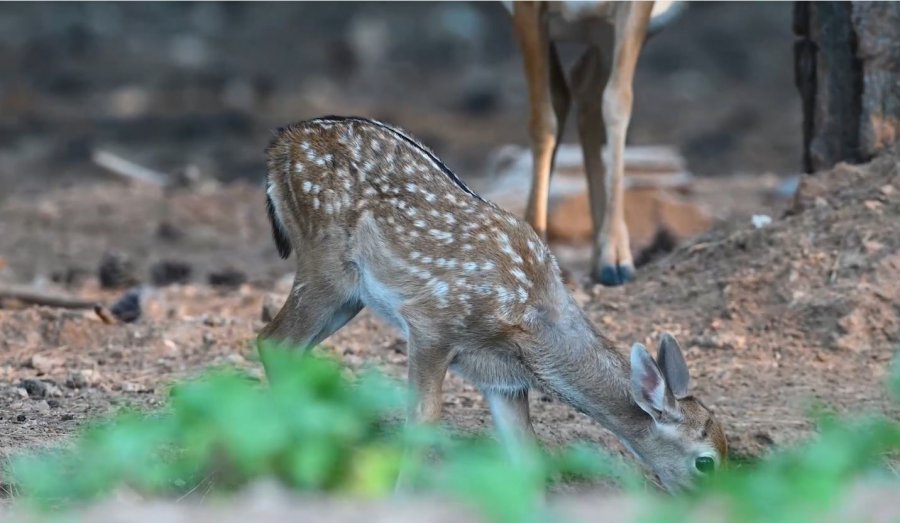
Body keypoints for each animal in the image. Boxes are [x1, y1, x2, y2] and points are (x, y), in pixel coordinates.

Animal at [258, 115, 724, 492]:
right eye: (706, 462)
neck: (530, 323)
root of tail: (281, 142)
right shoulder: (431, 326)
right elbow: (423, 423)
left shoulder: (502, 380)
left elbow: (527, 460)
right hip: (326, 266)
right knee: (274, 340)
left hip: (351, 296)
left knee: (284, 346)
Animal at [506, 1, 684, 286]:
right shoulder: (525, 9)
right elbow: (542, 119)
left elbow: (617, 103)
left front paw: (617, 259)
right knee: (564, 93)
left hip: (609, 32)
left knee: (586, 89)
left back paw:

■ WORK TO BE COMPLETED: When you retype the material above, keep every word exact and drop the images.

■ YOUR RESPONSE:
Body keypoints for each animal in the image. Boxes are [x1, y1, x2, y2] and points are (x, y), in pixel coordinates.

Animal at [258, 115, 724, 492]:
right eye: (706, 462)
neck: (530, 323)
root of tail: (281, 142)
right shoulder: (431, 326)
right elbow: (423, 423)
left shoulder: (502, 380)
left elbow: (527, 460)
right hip: (326, 266)
right knee: (274, 340)
left hip: (351, 296)
left knee: (284, 346)
Animal at [506, 1, 684, 286]:
right shoulder: (525, 9)
right elbow: (542, 119)
left elbow: (617, 103)
left front paw: (617, 259)
right knee: (564, 93)
left hip: (609, 32)
left knee: (586, 89)
left back paw:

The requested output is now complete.